Although plaintiffs described debtors' "injury" to them as having to pay more for the property than they otherwise would have under the contract, they did not attempt to quantify the injury during the trial. As the court stated earlier the amount plaintiffs paid to acquire ownership of the property was only $2,059.23 more than the payments required by the first "Rent to Own" document. If plaintiffs are instead seeking to measure their injury by the payment structure under the second "Rent to Own" document, the difference would be $20,373.30. That amount is $5,844.90 more than plaintiffs paid debtors under the contract and fails to take into account the financial benefit plaintiffs received from living in the Myrtle Street house for almost three years without making any payment to anyone. By whatever measure, plaintiffs' injury was foreseeable and assumed as a part of the risk in entering the contract. Plaintiffs' claim is not the type that falls within the scope of § 523(a)(6). If it were, every knowing breach of contract would be nondischargeable, and that is not the standard for a "willful and malicious injury" under § 523(a)(6). See, e.g., In re Best, 109 Fed.Appx. at 3 ("The willful and malicious standard is a stringent one."). Plaintiffs failed to establish their claim is nondischargeable under § 523(a)(6).

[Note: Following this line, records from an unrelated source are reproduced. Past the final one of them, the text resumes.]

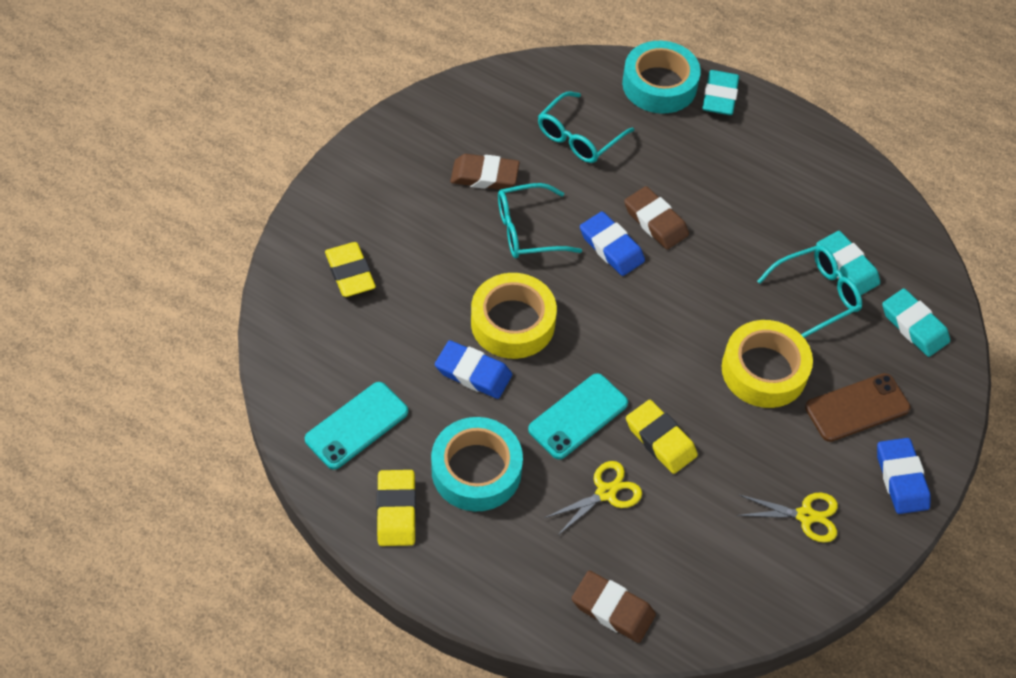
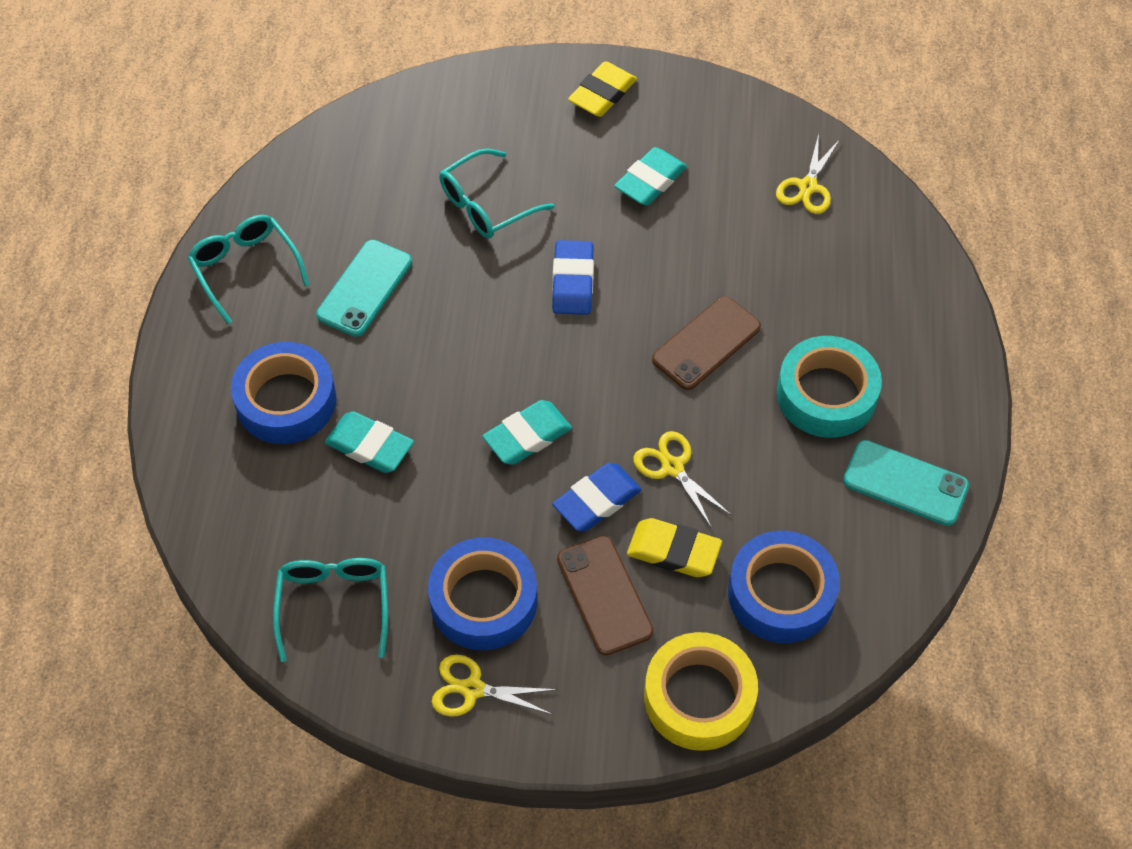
blue eraser: [435,340,512,399] [580,211,645,276] [877,438,931,514] = 3 -> [552,240,594,315] [552,463,642,531] = 2
blue tape: none = 0 -> [231,342,337,444] [428,537,537,650] [728,531,840,643] = 3
brown eraser: [450,154,520,190] [572,571,656,643] [624,186,689,249] = 3 -> none = 0
brown phone: [805,373,911,442] = 1 -> [557,535,654,656] [652,296,761,390] = 2
turquoise tape: [431,417,523,511] [622,41,701,114] = 2 -> [777,336,882,438] = 1
yellow eraser: [325,242,376,297] [376,470,416,546] [626,400,698,474] = 3 -> [568,61,637,117] [627,518,722,577] = 2
yellow scissors: [544,461,642,536] [737,492,838,543] = 2 -> [432,654,558,717] [633,431,732,528] [776,134,840,214] = 3
yellow tape: [471,273,557,359] [722,320,813,408] = 2 -> [644,632,758,751] = 1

Finally, debtors sought by motion an award of damages from plaintiffs for violation of the discharge injunction in connection with plaintiffs' filing and pursuit of both the state court action and this one. Debtors were unsuccessful in proving plaintiffs had notice or actual knowledge of the case in time to meet the deadline for filing complaints to determine dischargeability. The court concluded that plaintiffs first became aware of debtors' bankruptcy filing and discharge sometime in October 2021 when plaintiffs were served with the motion for summary judgment in the state court action. After learning of the discharge plaintiffs moved to this court for the purpose of commencing this adversary proceeding to determine the dischargeability of their claim. Plaintiffs' actions in connection with the state court action and this adversary proceeding were in no way improper. Debtors' motion will be denied.
IV.
The foregoing are the court's findings of facts and conclusions of law pursuant to Fed.R.Civ.P. 52(a)(1), made applicable by Fed.R.Bankr.P. 7052. These matters are core proceedings as set forth in 28 U.S.C. § 157(b)(2)(I) and (O), and the attorneys for the parties confirmed that the court has the authority to enter final orders therein. Accordingly, an order will be entered contemporaneously with the filing of this memorandum opinion denying that plaintiffs' claim is excepted from discharge under either 11 U.S.C. § 523(a)(2)(A) or (6) and denying debtors' motion in the underlying bankruptcy case.